* **WHAT TO DO**:
Copy all records verbatim.

:::

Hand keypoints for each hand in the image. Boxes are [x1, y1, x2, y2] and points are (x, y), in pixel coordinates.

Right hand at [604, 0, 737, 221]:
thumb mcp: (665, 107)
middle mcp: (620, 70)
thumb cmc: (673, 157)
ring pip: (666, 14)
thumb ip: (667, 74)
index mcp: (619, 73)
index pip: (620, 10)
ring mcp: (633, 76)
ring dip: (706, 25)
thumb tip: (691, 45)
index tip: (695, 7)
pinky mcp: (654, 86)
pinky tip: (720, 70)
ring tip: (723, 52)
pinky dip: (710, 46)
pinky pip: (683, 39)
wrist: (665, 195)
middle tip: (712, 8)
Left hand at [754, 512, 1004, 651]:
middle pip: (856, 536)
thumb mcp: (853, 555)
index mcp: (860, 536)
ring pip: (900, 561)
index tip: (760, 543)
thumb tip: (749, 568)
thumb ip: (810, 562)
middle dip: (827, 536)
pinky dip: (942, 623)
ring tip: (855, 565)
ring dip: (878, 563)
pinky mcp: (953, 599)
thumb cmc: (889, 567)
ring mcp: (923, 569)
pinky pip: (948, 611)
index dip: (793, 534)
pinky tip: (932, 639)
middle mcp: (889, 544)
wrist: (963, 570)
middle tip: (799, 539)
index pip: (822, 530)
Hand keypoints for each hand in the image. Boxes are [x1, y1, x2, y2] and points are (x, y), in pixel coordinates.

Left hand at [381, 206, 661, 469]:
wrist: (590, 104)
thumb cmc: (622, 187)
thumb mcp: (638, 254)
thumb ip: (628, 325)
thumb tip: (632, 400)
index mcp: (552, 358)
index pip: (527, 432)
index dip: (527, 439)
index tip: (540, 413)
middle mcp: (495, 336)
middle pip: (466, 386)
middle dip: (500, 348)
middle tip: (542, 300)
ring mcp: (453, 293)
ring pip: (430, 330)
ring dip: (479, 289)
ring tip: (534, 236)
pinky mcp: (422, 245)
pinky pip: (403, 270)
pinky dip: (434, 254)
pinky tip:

:::

* **ANSWER SECTION**:
Hand keypoints for each hand in the image. Boxes are [x1, y1, x2, y2] and points are (x, y), in pixel coordinates.

Right hand at [604, 0, 737, 221]:
thumb mcp: (665, 107)
middle mcp: (620, 70)
thumb cmc: (673, 157)
ring pip: (666, 14)
thumb ip: (667, 74)
index mcp: (619, 73)
index pip: (620, 10)
ring mcp: (633, 76)
ring dip: (706, 25)
thumb tip: (691, 45)
index tip: (695, 7)
pinky mcp: (654, 86)
pinky tip: (720, 70)
ring tip: (723, 52)
pinky dip: (710, 46)
pinky pip: (683, 39)
wrist: (665, 195)
middle tip: (712, 8)
Left hand at [754, 512, 1004, 651]:
middle pip: (856, 536)
thumb mcp: (853, 555)
index mcp: (860, 536)
ring pip: (900, 561)
index tip: (760, 543)
thumb tip: (749, 568)
thumb ip: (810, 562)
middle dip: (827, 536)
pinky dip: (942, 623)
ring tip: (855, 565)
ring dip: (878, 563)
pinky mcp: (953, 599)
thumb cmc: (889, 567)
ring mcp: (923, 569)
pinky pip: (948, 611)
index dip: (793, 534)
pinky tip: (932, 639)
middle mcp: (889, 544)
wrist: (963, 570)
middle tip: (799, 539)
index pip: (822, 530)
Hand keypoints for each hand in the image. Boxes are [x1, y1, x2, y2] and points are (x, y), in pixel coordinates.

Left hand at [381, 206, 661, 469]:
wrist: (590, 104)
thumb cmc: (622, 187)
thumb mcp: (638, 254)
thumb ip: (628, 325)
thumb tip: (632, 400)
index mcp: (552, 358)
index pip: (527, 432)
index dip: (527, 439)
index tip: (540, 413)
middle mcp: (495, 336)
middle pip: (466, 386)
middle dip: (500, 348)
middle tip: (542, 300)
ring mcp: (453, 293)
ring pip: (430, 330)
ring dip: (479, 289)
ring tip: (534, 236)
pinky mcp: (422, 245)
pinky pip: (403, 270)
pinky dip: (434, 254)
pinky tip:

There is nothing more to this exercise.